Scientists use several different types of satellite imagery to detect the presence of an El Niño. Imagery from the Topex/Poseidon satellites measures height of the sea surface, allowing researchers to look for increased water height in the western Pacific Ocean during an El Niño year. This body of water is also warmer than the surrounding water, so the satellites that measure sea surface temperature are also used in studies of El Niño.
Finally, the changes in wind patterns can help identify an El Niño as the normal easterly breeze shifts around and sometimes ceases entirely. Information on wind direction and strength is gathered from buoys placed in the Pacific Ocean. The shift or cessation of the trade winds allows the tongue of warm water to move towards the United States.
Determine if this year is an El Niño year or not
- Discuss with students the different means of detecting an El Niño using satellite imagery in conjunction with information from buoys stationed in the Pacific.

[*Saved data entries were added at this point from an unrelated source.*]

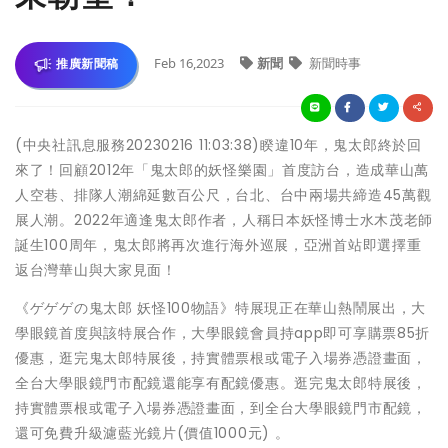
Feb 16,2023
新聞
新聞時事
推廣新聞稿
(中央社訊息服務20230216 11:03:38)睽違10年，鬼太郎終於回
來了！回顧2012年「鬼太郎的妖怪樂園」首度訪台，造成華山萬
人空巷、排隊人潮綿延數百公尺，台北、台中兩場共締造45萬觀
展人潮。2022年適逢鬼太郎作者，人稱日本妖怪博士水木茂老師
誕生100周年，鬼太郎將再次進行海外巡展，亞洲首站即選擇重
返台灣華山與大家見面！
《ゲゲゲの鬼太郎 妖怪100物語》特展現正在華山熱鬧展出，大
學眼鏡首度與該特展合作，大學眼鏡會員持app即可享購票85折
優惠，逛完鬼太郎特展後，持實體票根或電子入場券憑證畫面，
全台大學眼鏡門市配鏡還能享有配鏡優惠。逛完鬼太郎特展後，
持實體票根或電子入場券憑證畫面，到全台大學眼鏡門市配鏡，
還可免費升級濾藍光鏡片(價值1000元) 。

- Orient students to the different scales used in the satellite images.
- From the NOAA AVHRR imagery locate the areas of warmer water.
- From the TOPEX/POSEIDON imagery locate the areas of higher sea level. In general where are the areas of higher water located? (nearer to the equator than the poles) How do the areas with higher water compare to the areas with increased average water temperature?

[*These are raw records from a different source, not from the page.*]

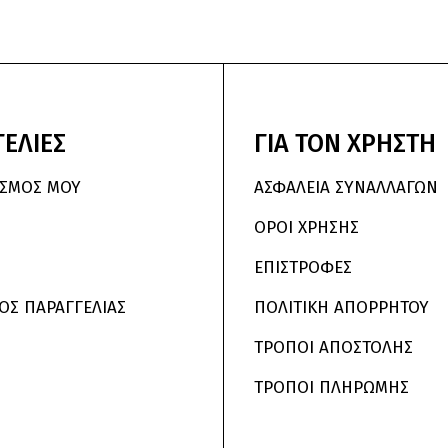
ΕΛΙΕΣ
ΓΙΑ
ΤΟΝ
ΧΡΗΣΤΗ
ΑΣΜΌΣ ΜΟΥ
ΑΣΦΑΛΕΙΑ ΣΥΝΑΛΛΑΓΩΝ
ΟΡΟΙ ΧΡΗΣΗΣ
ΕΠΙΣΤΡΟΦΕΣ
ΟΣ ΠΑΡΑΓΓΕΛΙΑΣ
ΠΟΛΙΤΙΚΗ ΑΠΟΡΡΗΤΟΥ
ΤΡΟΠΟΙ ΑΠΟΣΤΟΛΗΣ
ΤΡΟΠΟΙ ΠΛΗΡΩΜΗΣ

- Discuss how the weakening of the trade winds is an important factor in the growth of an El Niño.
- Give students two different years of data from the buoys in the Pacific Ocean and ask them to characterize each one in terms of average wind speed and direction.
- Given all of this information, which year do you think represents an El Niño year?
Fisheries Impacted by El Niño
Many traditional fisheries are impacted by the presence of an El Niño. Fisheries depend on upwelling conditions to provide food for the fish they are collecting. In an El Niño year upwelling ceases along the eastern Pacific. Research the locations and types of fisheries in the Pacific Ocean. Determine which areas and fisheries are likely to be most impacted by El Niño.
Societal Impacts of Flooding
Weather forecasters often refer to severe storms as a 50-year storm or a 100-year storm. What do they mean by that? For comparison, geologist Ken Fink averaged data from most of the 20th century for Portland, Maine. The average elevation of water above the national geodetic vertical data established in 1929 for a 100-year storm is 2.92 meters. For a 50-year storm it is 2.86 meters and for a 10 year storm it is 2.60 meters.
Mark these heights on a stake or pole and hold it vertically against the school building to envision the effect of those storms. What would happen to your neighborhood or town if one of these storms struck?